Article

Compile-Time Short-Circuiting with std::conjunction

March 18, 2019

C++ short-circuits runtime expressions like if (a && b): if a is false, b is never evaluated. That avoids wasted work and prevents UB when the second operand depends on the first.

We often need the same behaviour with type traits. Assume a trait that detects a nested type T::alternate_type:

template<class, class = void>
struct has_alternate : std::false_type {};

template<class T>
struct has_alternate<T, std::void_t<typename T::alternate_type>>
    : std::true_type {};

A naïve if constexpr eagerly instantiates every trait:

if constexpr ( std::is_trivial<C>::value &&
                std::is_trivial<D>::value &&
                has_alternate<C>::value  &&
                has_alternate<D>::value ) {
}

Even when std::is_trivial<C> is false, the compiler still creates has_alternate<C>, slowing compilation and breaking SFINAE in some cases.

Lazy conjunction

std::conjunction evaluates its arguments one by one and stops at the first false:

template<class T>
using trivial_and_alt =
    std::conjunction<std::is_trivial<T>,
                     has_alternate<T>>;

Because the first trait guards the second, pointless instantiations disappear.

Using enable_if

template<class T,
         std::enable_if_t<
           std::conjunction<
             std::is_trivial<T>,
             has_alternate<wrapper<T>>
           >::value, int> = 0>
void fun(T const&, int);

template<class T>
void fun(T const&, void*);

For non-trivial T, the specialised overload is discarded before has_alternate is instantiated, so the fallback wins.

C++20 and later

Concepts make the syntax even cleaner.
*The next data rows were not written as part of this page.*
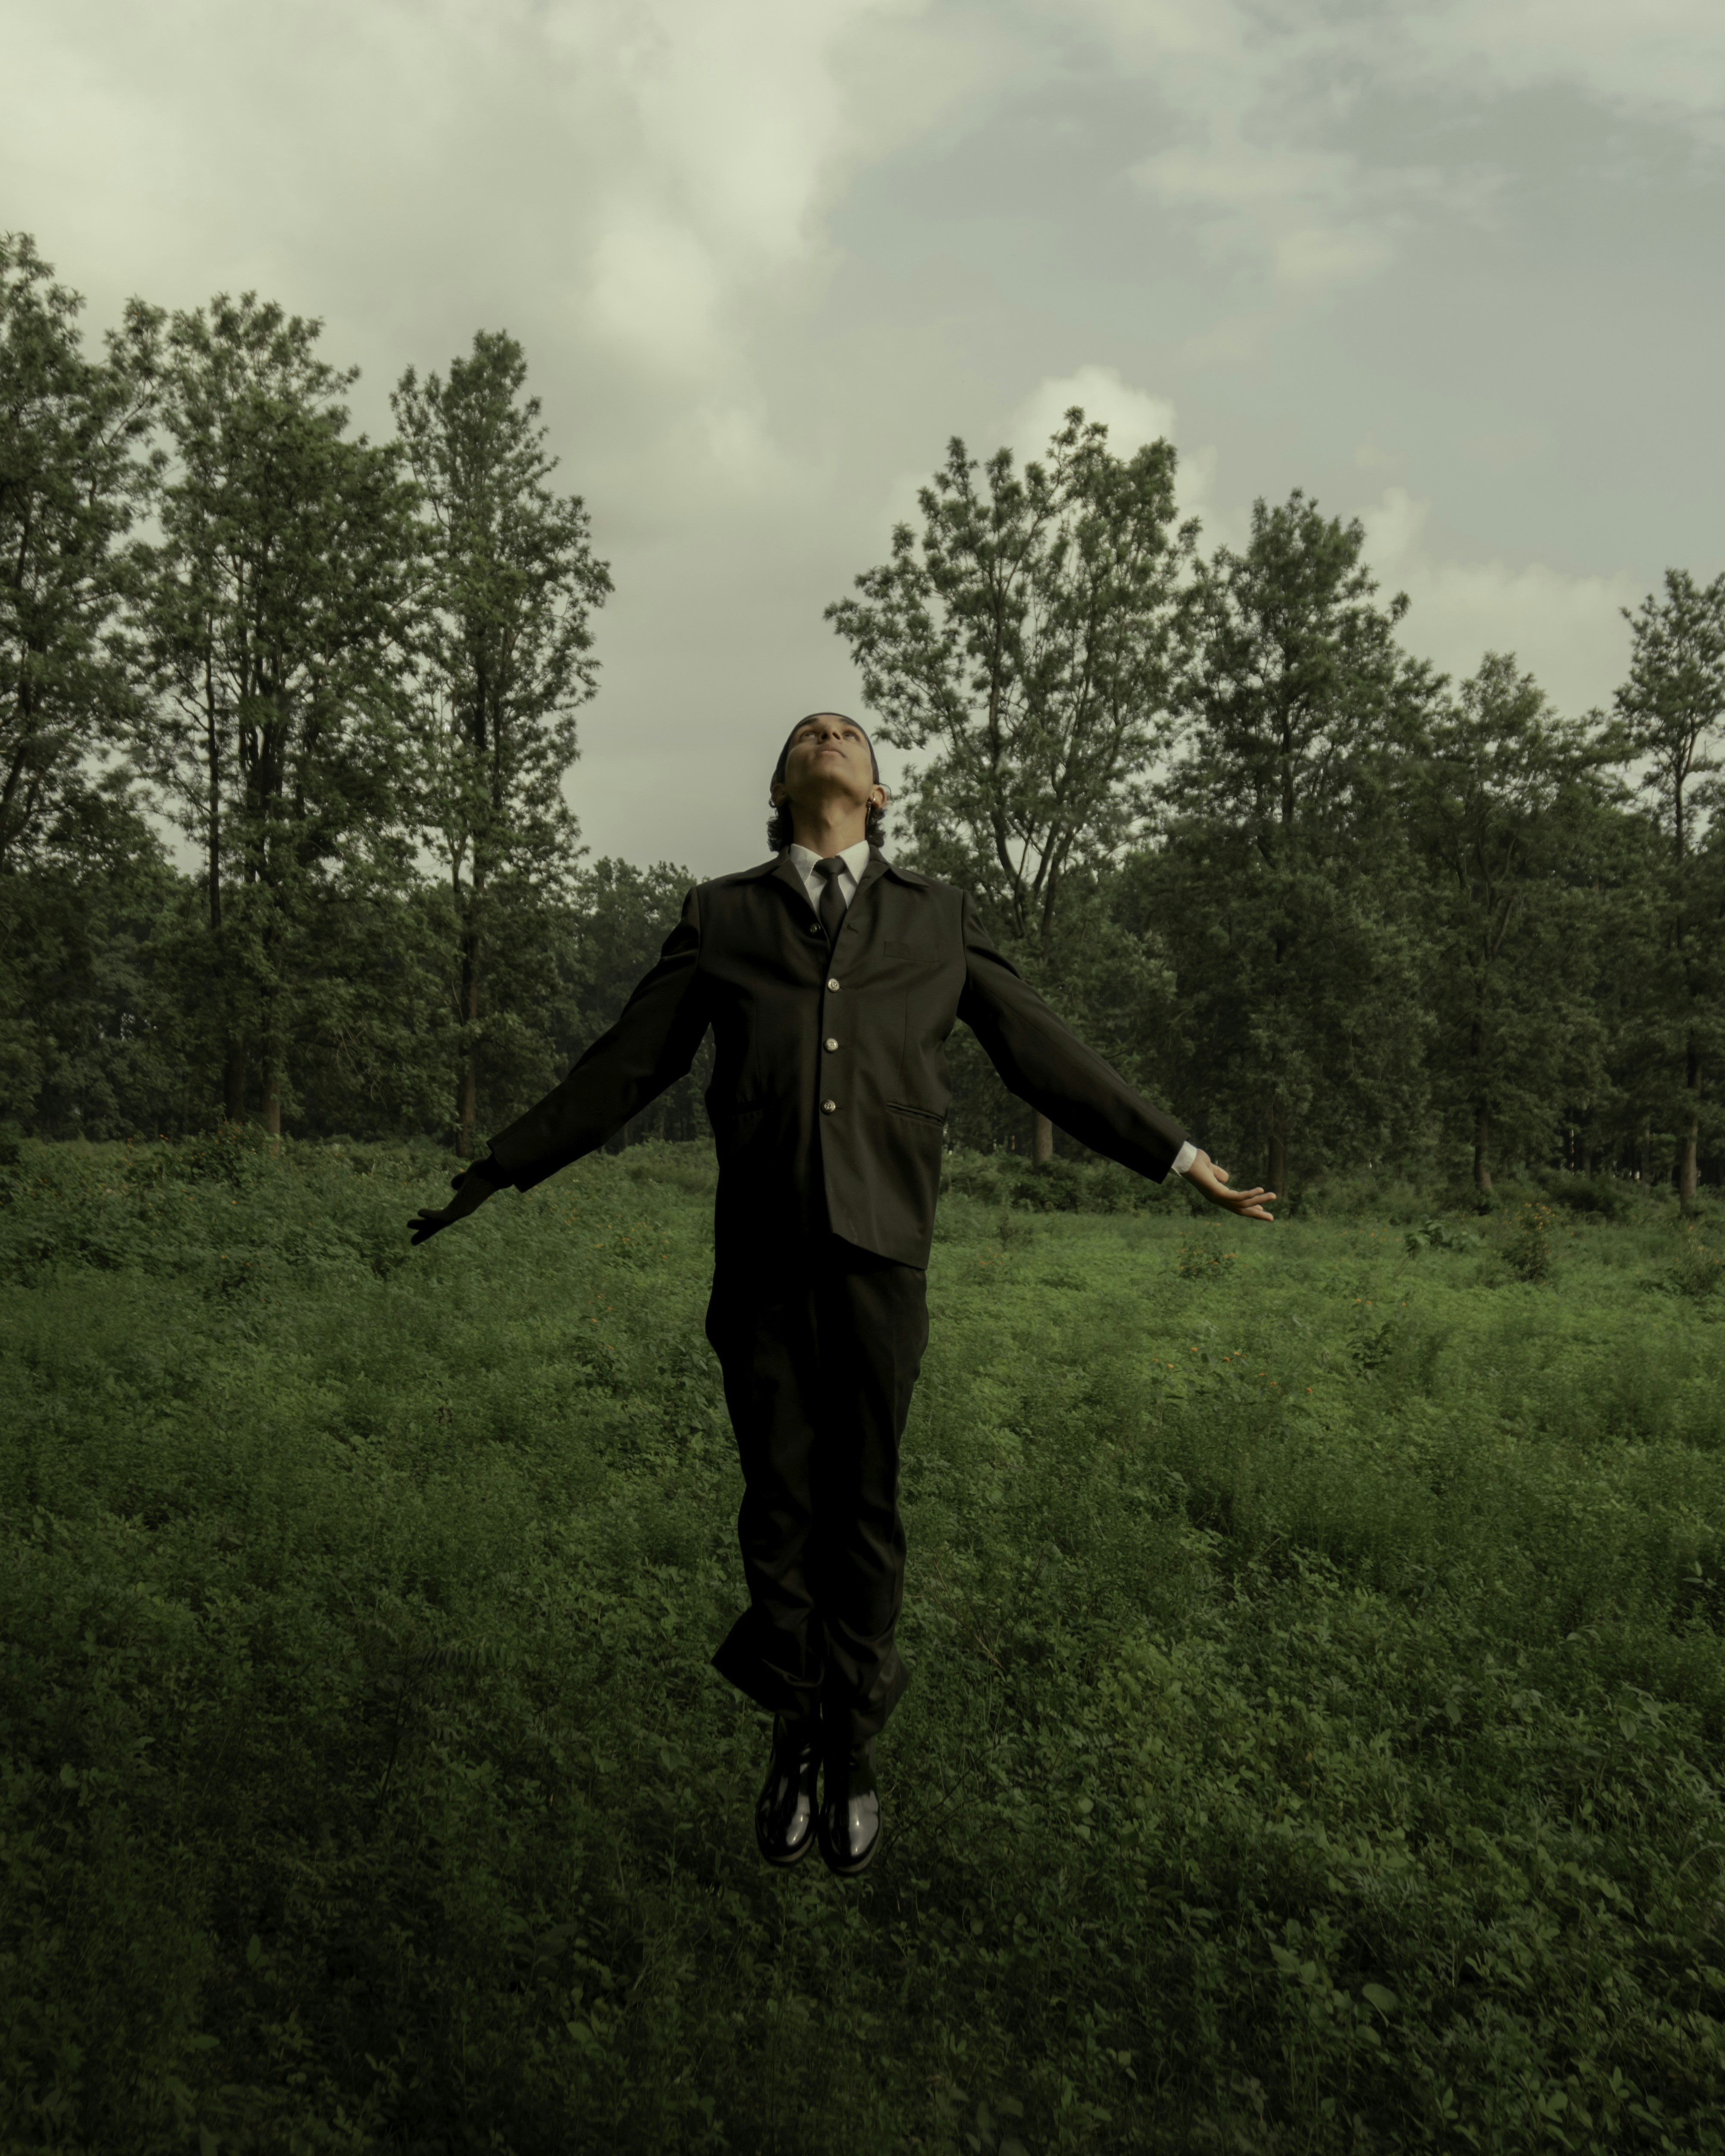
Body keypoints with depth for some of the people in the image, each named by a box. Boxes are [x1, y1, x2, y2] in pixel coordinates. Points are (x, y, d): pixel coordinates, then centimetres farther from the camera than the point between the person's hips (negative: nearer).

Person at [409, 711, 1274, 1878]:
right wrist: (497, 1172, 14)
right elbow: (627, 1065, 13)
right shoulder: (721, 916, 11)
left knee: (865, 1506, 6)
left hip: (881, 1250, 0)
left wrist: (1180, 1155, 9)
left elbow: (1047, 1054, 12)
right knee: (780, 1505, 6)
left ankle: (856, 1748, 23)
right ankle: (795, 1740, 25)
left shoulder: (940, 917, 11)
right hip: (760, 1254, 0)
The requires clause is already lazy:

template<class T>
requires std::is_trivial_v<T> &&
         has_alternate<wrapper<T>>::value
void fun(T const&);

Overload ordering is automatic, eliminating the dummy parameter hack.

Takeaways

  • Runtime && short-circuits; compile-time && does not.
  • std::conjunction, std::disjunction, and std::negation bring lazy boolean logic to the type system.
  • In C++20 and later, prefer concepts for clearer syntax and inherent laziness.